Dağlara çıkarak terör örgütüne katılarak T.C. Devletinin bölünmez bütünlüğüne kast eden, asker ve polis şehit eden, şehirlerimizin yakılmasına, yıkılmasına sebep olan vatan hainleri ve millet düşmanları “T.C. Devleti için sakıncalı insandır” diye fişlemek yerine Milletvekili seçilerek devletin en üst kademesinde görev alıyorlar.
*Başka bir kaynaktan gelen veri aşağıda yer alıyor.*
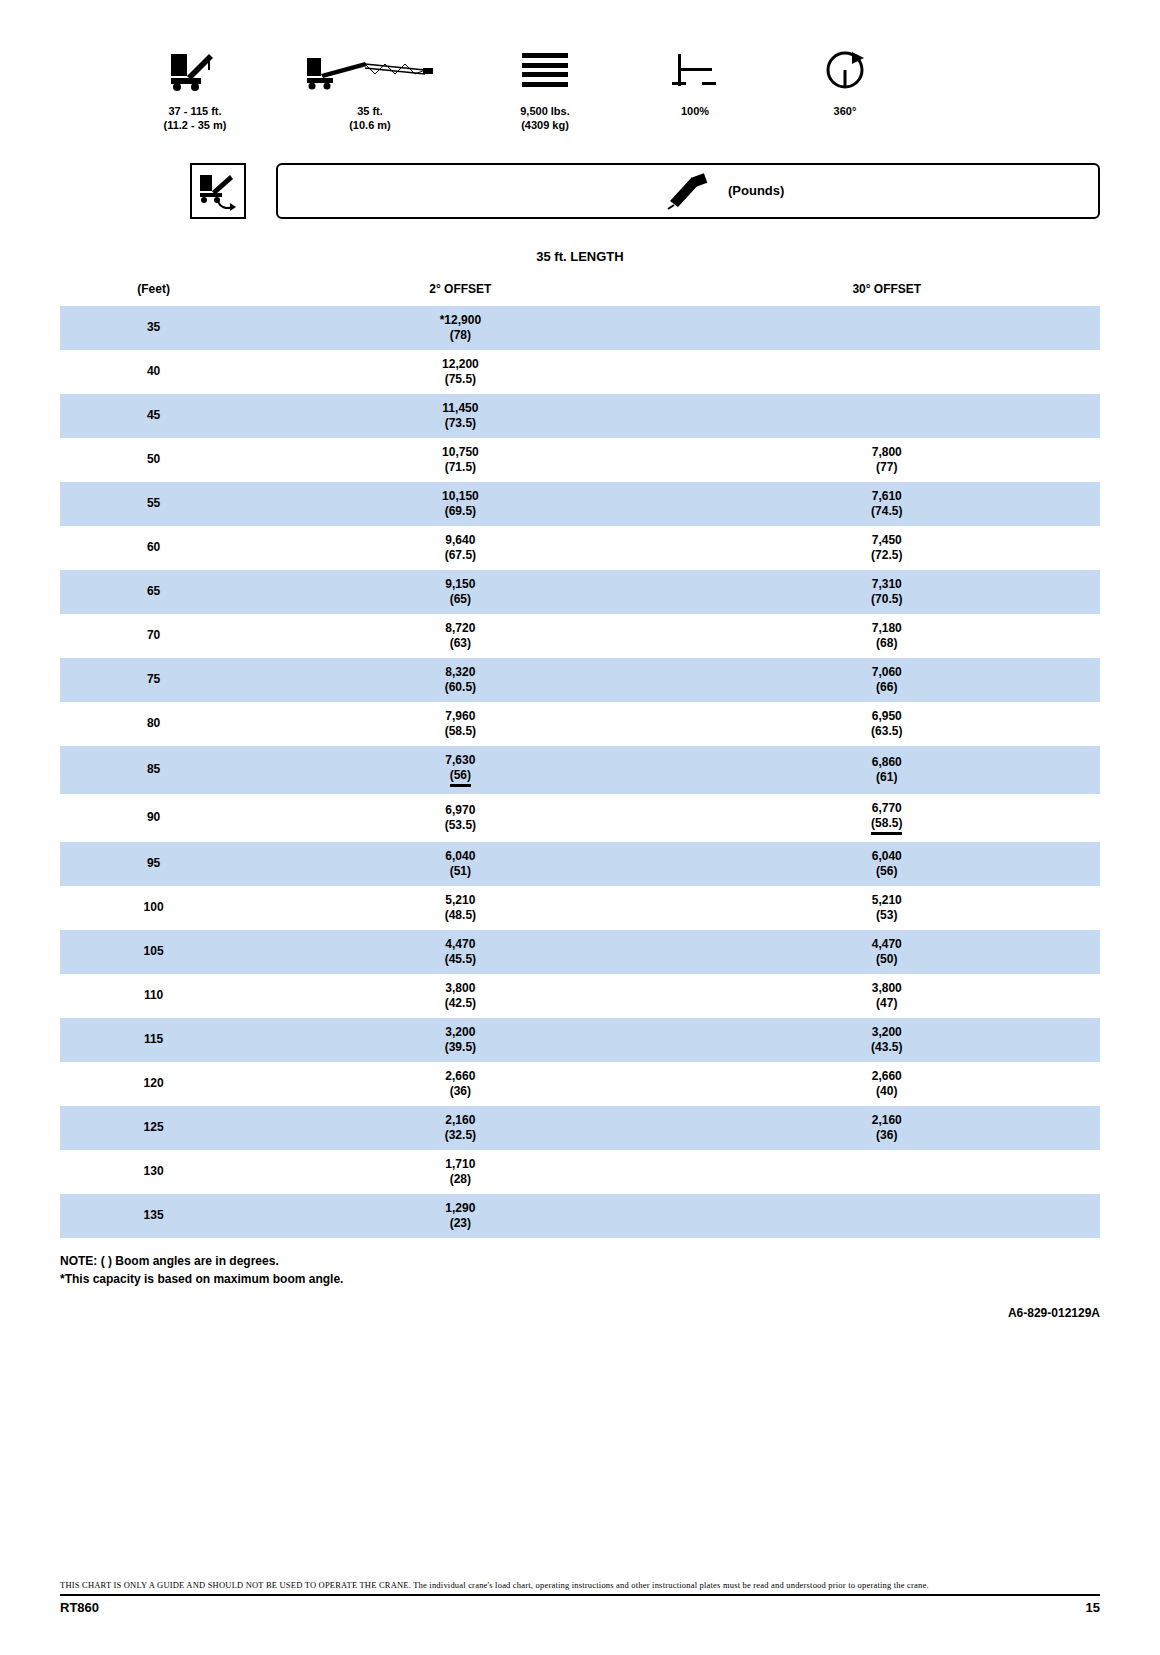37 - 115 ft.
(11.2 - 35 m)
35 ft.
(10.6 m)
9,500 lbs.
(4309 kg)
100%
360°
(Pounds)
35 ft. LENGTH
| (Feet) | 2° OFFSET | 30° OFFSET |
| --- | --- | --- |
| 35 | *12,900 (78) | |
| 40 | 12,200 (75.5) | |
| 45 | 11,450 (73.5) | |
| 50 | 10,750 (71.5) | 7,800 (77) |
| 55 | 10,150 (69.5) | 7,610 (74.5) |
| 60 | 9,640 (67.5) | 7,450 (72.5) |
| 65 | 9,150 (65) | 7,310 (70.5) |
| 70 | 8,720 (63) | 7,180 (68) |
| 75 | 8,320 (60.5) | 7,060 (66) |
| 80 | 7,960 (58.5) | 6,950 (63.5) |
| 85 | 7,630 (56) | 6,860 (61) |
| 90 | 6,970 (53.5) | 6,770 (58.5) |
| 95 | 6,040 (51) | 6,040 (56) |
| 100 | 5,210 (48.5) | 5,210 (53) |
| 105 | 4,470 (45.5) | 4,470 (50) |
| 110 | 3,800 (42.5) | 3,800 (47) |
| 115 | 3,200 (39.5) | 3,200 (43.5) |
| 120 | 2,660 (36) | 2,660 (40) |
| 125 | 2,160 (32.5) | 2,160 (36) |
| 130 | 1,710 (28) | |
| 135 | 1,290 (23) | |
NOTE: ( ) Boom angles are in degrees.
*This capacity is based on maximum boom angle.
A6-829-012129A
THIS CHART IS ONLY A GUIDE AND SHOULD NOT BE USED TO OPERATE THE CRANE. The individual crane's load chart, operating instructions and other instructional plates must be read and understood prior to operating the crane.
RT860 15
Bir başka örnek İslamiyet ve “Müslümanlık” adı altında kadının okumasına, çalışmasına, dışarı çıkmasına, başı açık gezmesine, kız-erkek aynı sınıflarda okumasına, aynı toplu taşıma aracında bulunmalarına, Türk kelimesine karşı olanlar, Türk Bayrağını hazmedemeyenler, T.C. Devleti’nin temeline dinamit koymak isteyen ve insanlara işkence yaparak, domuz bağıyla öldürüp, gömüldükten sonra üzerlerine beton atanlarla ittifaklar kuruldu. Bu ittifaklar sayesinde bu muhteremler milletvekili seçilerek devletin en üst kademesinde görev aldılar, dokunulmazlık zırhına alındılar, devlet bunların ayaklarının altına halılar serdi, makam odaları, sekreter, verdi. Yine bu muhteremler devletin bölünmez bütünlüğüyle ilgili gizli toplantılara katılacaklar, yazılara imza atacaklar.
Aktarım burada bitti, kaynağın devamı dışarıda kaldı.